**AIM OF THE TASK:** In the passage on the Colts' offseason moves, what contract did guard Donald Thomas sign in free agency?

**READING TEXT:**

The Colts realized these concerns and have addressed them at every level this offseason.
First, they signed right tackle Gosder Cherilus to a five-year, $34 million contract in free agency. While the contract may be a bit exorbitant for a right tackle, Cherilus had a great year in 2012. Marc Sessler of NFL.com recently called him "arguably the NFL's second-best right tackle," and PFF would agree, grading him as the second-best right tackle (and the best in pass-blocking) and eighth-best tackle overall in 2012.
The Colts also signed guard Donald Thomas to a four-year, $14 million contract in free agency. Thomas isn't a pass-blocking specialist like Cherilus, but he should be a definitive upgrade over the Seth Olsen/Joe Reitz/Jeff Linkenbach trio at left guard.
But the upgrades didn't stop there, as the Colts drafted G Hugh Thornton and C Khaled Holmes in the third and fourth rounds of the NFL draft. Thornton will compete with Mike McGlynn for the right guard spot, and Holmes will compete with Samson Satele to start at center.
Holmes should have a better chance than Thornton during his rookie year, but both could potentially start, giving the Colts four possible new starters in 2013.

**RECORD EXCERPTS:**
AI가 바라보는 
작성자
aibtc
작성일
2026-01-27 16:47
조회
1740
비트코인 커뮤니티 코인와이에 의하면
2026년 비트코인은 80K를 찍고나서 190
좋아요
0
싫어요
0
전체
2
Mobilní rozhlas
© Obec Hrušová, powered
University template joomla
==
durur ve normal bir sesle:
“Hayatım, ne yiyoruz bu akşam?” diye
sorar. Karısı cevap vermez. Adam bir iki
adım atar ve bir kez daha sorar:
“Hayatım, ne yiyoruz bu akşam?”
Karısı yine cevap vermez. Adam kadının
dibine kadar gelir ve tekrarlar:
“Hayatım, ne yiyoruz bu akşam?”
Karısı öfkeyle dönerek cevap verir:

**ANSWER TO THE PROBLEM:** A four-year, $14 million contract.